Hi, I have a 2011 Toro 826 OXE snowblower. I want to replace the auger housing gasket. I noticed over winter that it was slowing leaking auger oil. Is the repair job involved removing the the two impeller bolts and pulling the whole auger assembly out? By the way, does the machine's vibration caused the bolts holding the auger housing together to come loose over time?


----------



## RIT333 (Feb 6, 2014)

The auger housing does not have a gasket that I know of. The gearbox does. You may want to download a repair manual from Toro's website and read it before doing the job. If the auger "rakes" are frozen to the shaft, then you will have a huge job, and may be better off using a thicker grease in the gearbox.


----------



## Jackmels (Feb 18, 2013)

Agreed with 333....00 Grease Available at Tractor Supply might do the trick without getting overly involved.


----------



## cyborg (Jan 6, 2015)

Maybe I wasn't clear. I have a pic of the auger gearcase assembly attached. The part # 16 is the gasket I'm referring to.
This housing is where my auger gear oil is leaking. So. I want pull the auger out from the impeller. After that, I would remove the right side auger in order to unscrew all the bolts and replace the gasket part # 16. However, I can't pulled the auger out. I need to know if there is bolt I need to remove in order for the auger to be pulled out. Thanks


----------



## barney (Nov 21, 2017)

Can you try tightening up the clamshell bolts? Maybe they loosened up.


----------



## cyborg (Jan 6, 2015)

I tried that. I'm hoping it will fixed it. But,if not I will need to open up the auger case and replace the gasket. That;s why I want to know how to remove the auger and change the gasket. The torque value for the bolts are not that high (120 inch-lbs).


----------



## RIT333 (Feb 6, 2014)

Did you download the suggested manuals from Toro's website ? They will probably answer some of your questions. Pulling off the auger from the shaft may take an acetylene torch with a rosebud tip, and/or a week of soaking with PB blaster. It looks easy, but often involves the use of many choice words. Trust me, been there, done it. Not fun.


----------



## barney (Nov 21, 2017)

cyborg said:


> I tried that. I'm hoping it will fixed it. But,if not I will need to open up the auger case and replace the gasket. That;s why I want to know how to remove the auger and change the gasket. The torque value for the bolts are not that high (120 inch-lbs).

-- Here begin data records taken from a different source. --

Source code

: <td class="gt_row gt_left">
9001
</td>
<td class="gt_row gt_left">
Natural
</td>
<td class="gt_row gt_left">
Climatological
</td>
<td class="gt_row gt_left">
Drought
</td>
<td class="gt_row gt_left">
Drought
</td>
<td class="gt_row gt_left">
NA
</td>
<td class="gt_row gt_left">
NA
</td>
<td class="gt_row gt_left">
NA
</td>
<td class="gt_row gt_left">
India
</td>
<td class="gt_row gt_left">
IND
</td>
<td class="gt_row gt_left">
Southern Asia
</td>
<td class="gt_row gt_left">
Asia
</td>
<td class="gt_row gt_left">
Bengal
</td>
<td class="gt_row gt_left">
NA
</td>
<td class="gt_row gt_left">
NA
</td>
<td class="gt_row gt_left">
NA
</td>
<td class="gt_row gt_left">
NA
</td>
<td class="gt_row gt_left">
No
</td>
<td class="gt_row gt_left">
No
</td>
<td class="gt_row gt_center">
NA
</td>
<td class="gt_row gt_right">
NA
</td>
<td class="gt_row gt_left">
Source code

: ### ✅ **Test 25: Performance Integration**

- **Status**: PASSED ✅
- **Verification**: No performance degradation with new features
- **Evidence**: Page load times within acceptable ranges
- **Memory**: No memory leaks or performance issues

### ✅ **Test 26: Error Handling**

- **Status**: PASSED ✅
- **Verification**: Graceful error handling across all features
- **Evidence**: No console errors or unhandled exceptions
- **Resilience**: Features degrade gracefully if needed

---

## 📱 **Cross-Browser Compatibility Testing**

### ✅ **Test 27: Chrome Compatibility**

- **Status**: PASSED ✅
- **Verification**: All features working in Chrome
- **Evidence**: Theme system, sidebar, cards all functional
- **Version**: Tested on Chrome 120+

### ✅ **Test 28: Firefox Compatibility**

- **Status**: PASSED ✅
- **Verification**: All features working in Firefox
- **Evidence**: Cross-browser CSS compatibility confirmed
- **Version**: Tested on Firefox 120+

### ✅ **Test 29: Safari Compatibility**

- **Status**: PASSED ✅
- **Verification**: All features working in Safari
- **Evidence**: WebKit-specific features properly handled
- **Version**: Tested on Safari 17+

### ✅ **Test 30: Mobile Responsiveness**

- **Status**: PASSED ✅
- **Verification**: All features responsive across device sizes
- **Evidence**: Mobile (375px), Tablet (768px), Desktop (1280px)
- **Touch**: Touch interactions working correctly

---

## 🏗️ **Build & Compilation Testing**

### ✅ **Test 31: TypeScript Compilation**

There's a step by step video on youtube shot by a toro owner who decided to take apart his augur assembly to grease the shafts...that should show you the whole process. You'll have to search for it. Hopefully when you tightened the clamshell bolts that did the job. If not, I would opt for the heavier grease option unless someone suggests otherwise for particular reasons.


----------



## cyborg (Jan 6, 2015)

Yeah, I saw one of those videos and I also talk to one of mechanic for a Toro dealer. He told me what is required to do the work. I end up getting him to fixed the problem. The repair job involved also replacing both seals where the auger shaft enters the auger case housing. So, if I do the job myself, I will waste a lot of time running to the dealer to get additional parts. So, all is good. Any way, thanks to everyone responding to my problem.


----------